Task item
Lines below that include the word "down" should each be copied.

Data provided START

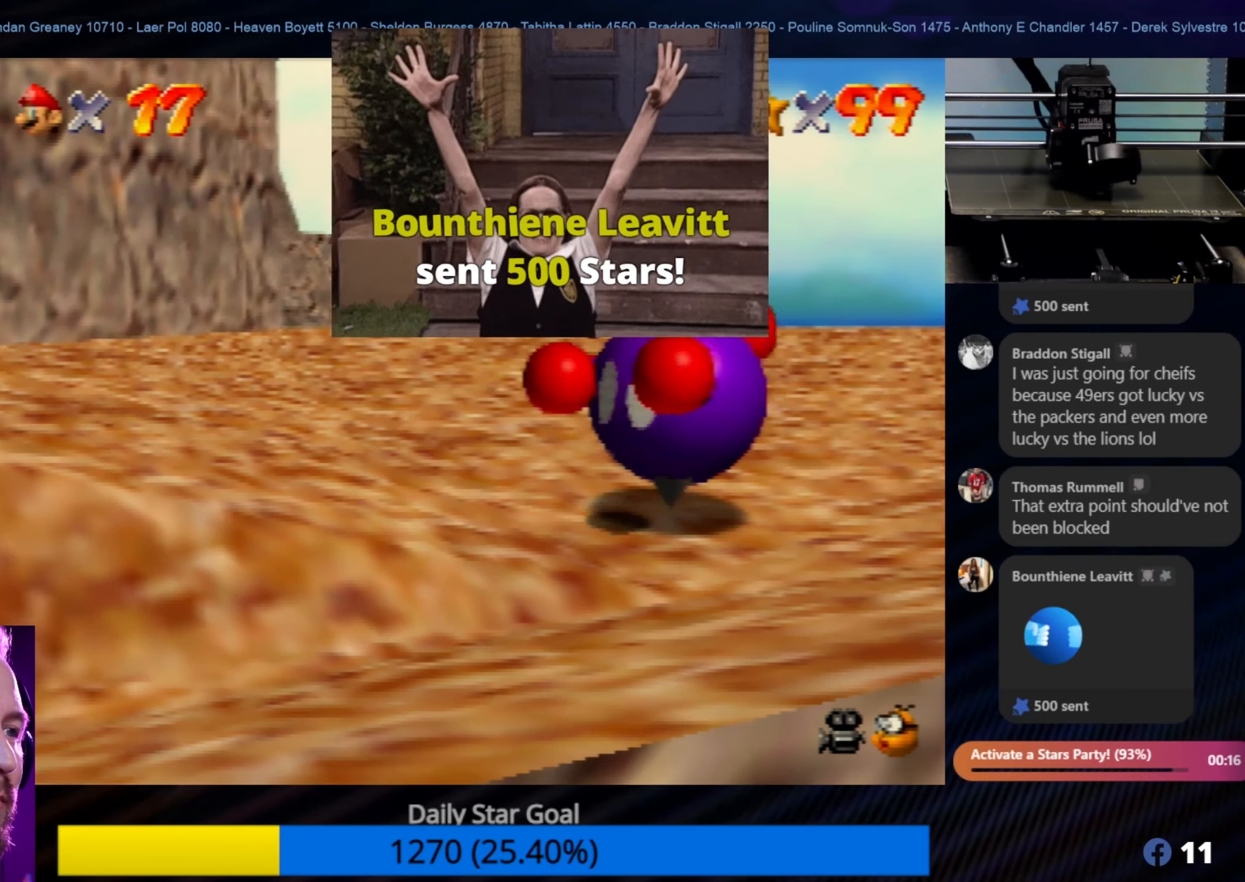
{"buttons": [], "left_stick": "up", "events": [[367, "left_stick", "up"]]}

Data provided END
Data provided START

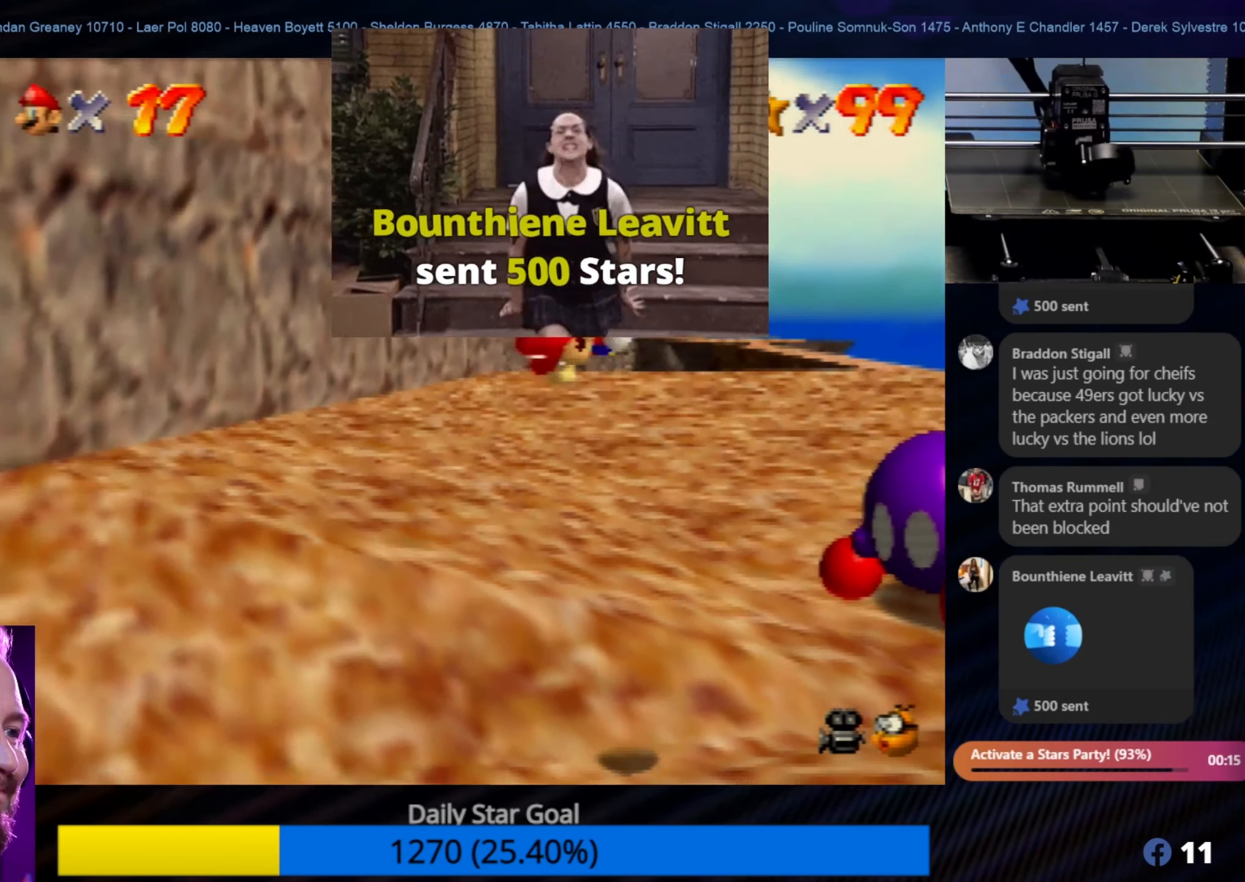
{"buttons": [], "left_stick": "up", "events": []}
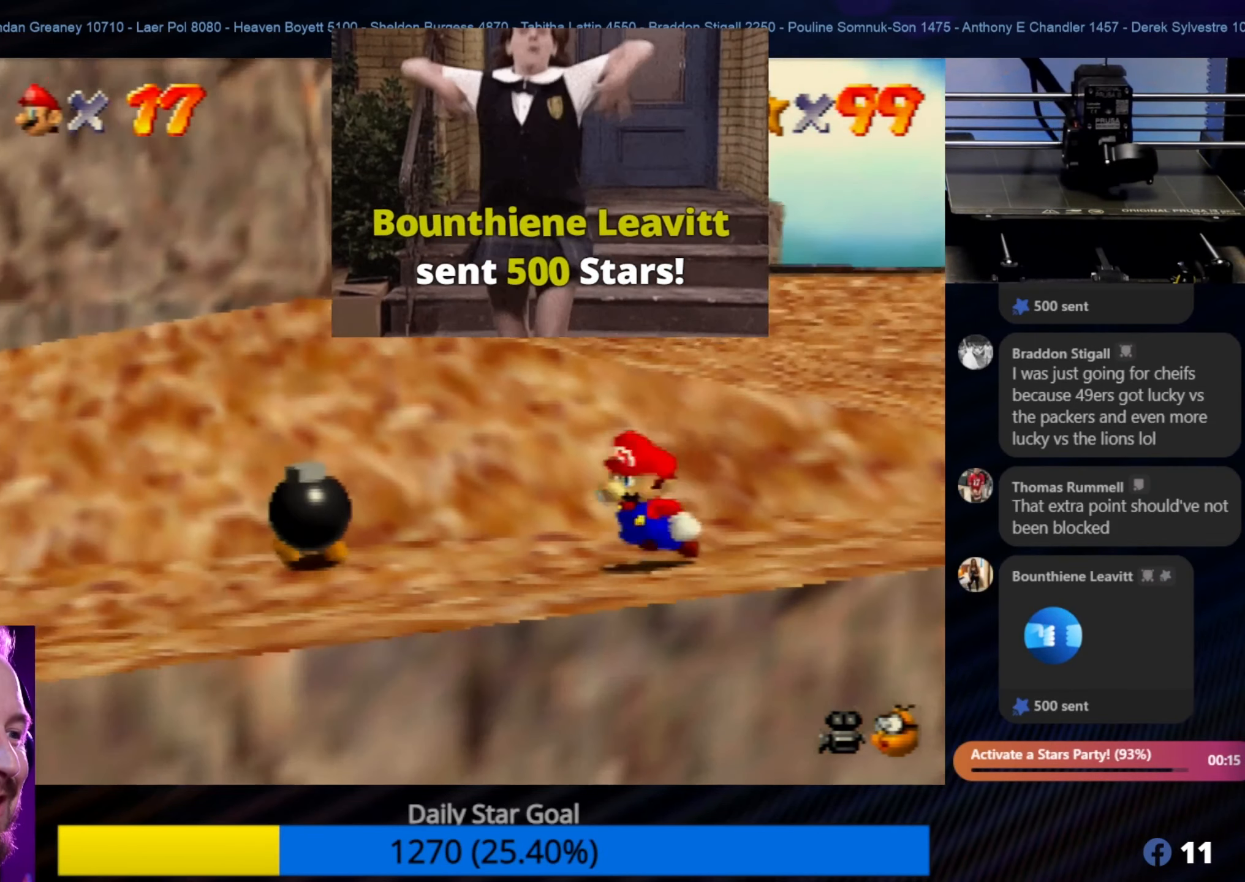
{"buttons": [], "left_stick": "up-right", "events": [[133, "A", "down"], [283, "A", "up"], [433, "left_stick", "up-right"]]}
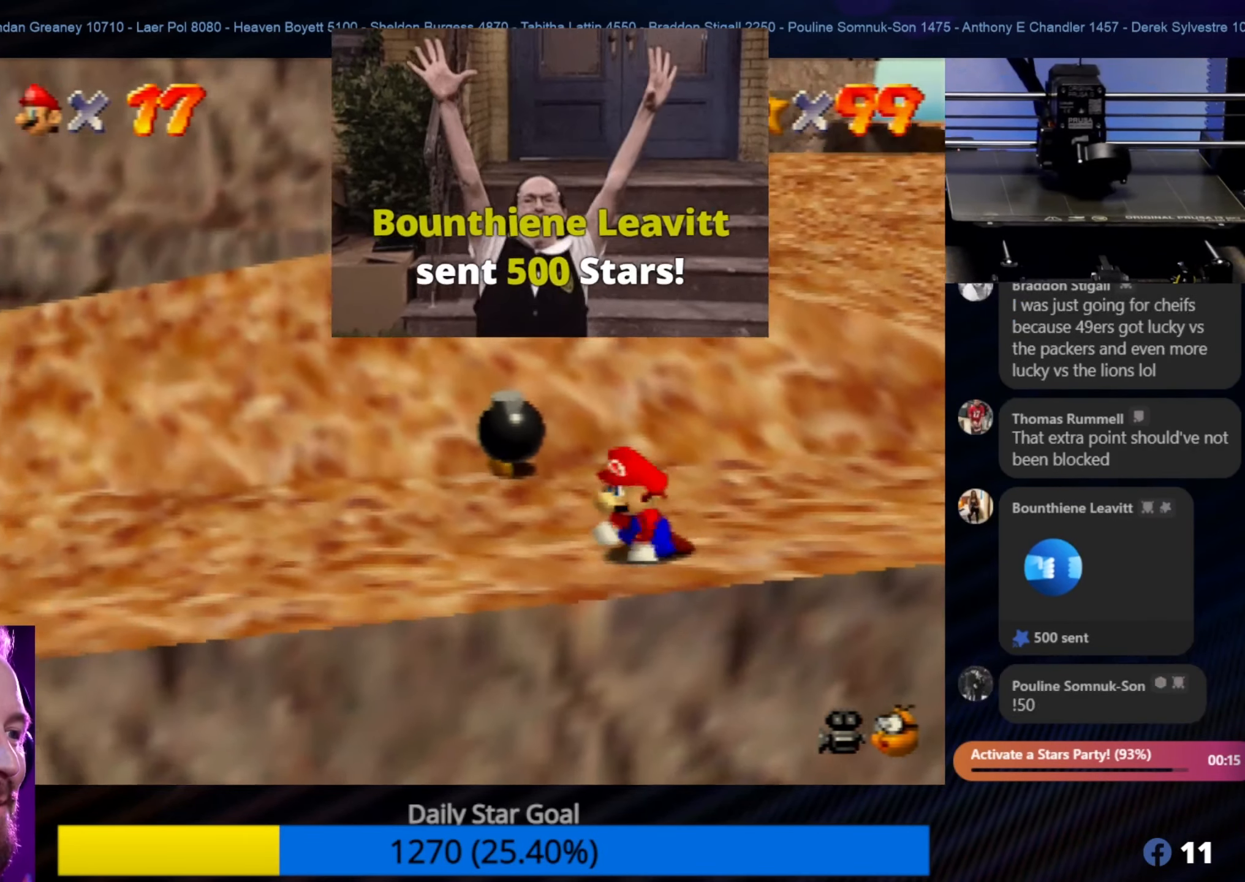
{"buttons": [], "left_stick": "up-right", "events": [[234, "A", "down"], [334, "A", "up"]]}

Data provided END

Exercise output
{"buttons": [], "left_stick": "up-right", "events": [[133, "A", "down"], [283, "A", "up"], [433, "left_stick", "up-right"]]}
{"buttons": [], "left_stick": "up-right", "events": [[234, "A", "down"], [334, "A", "up"]]}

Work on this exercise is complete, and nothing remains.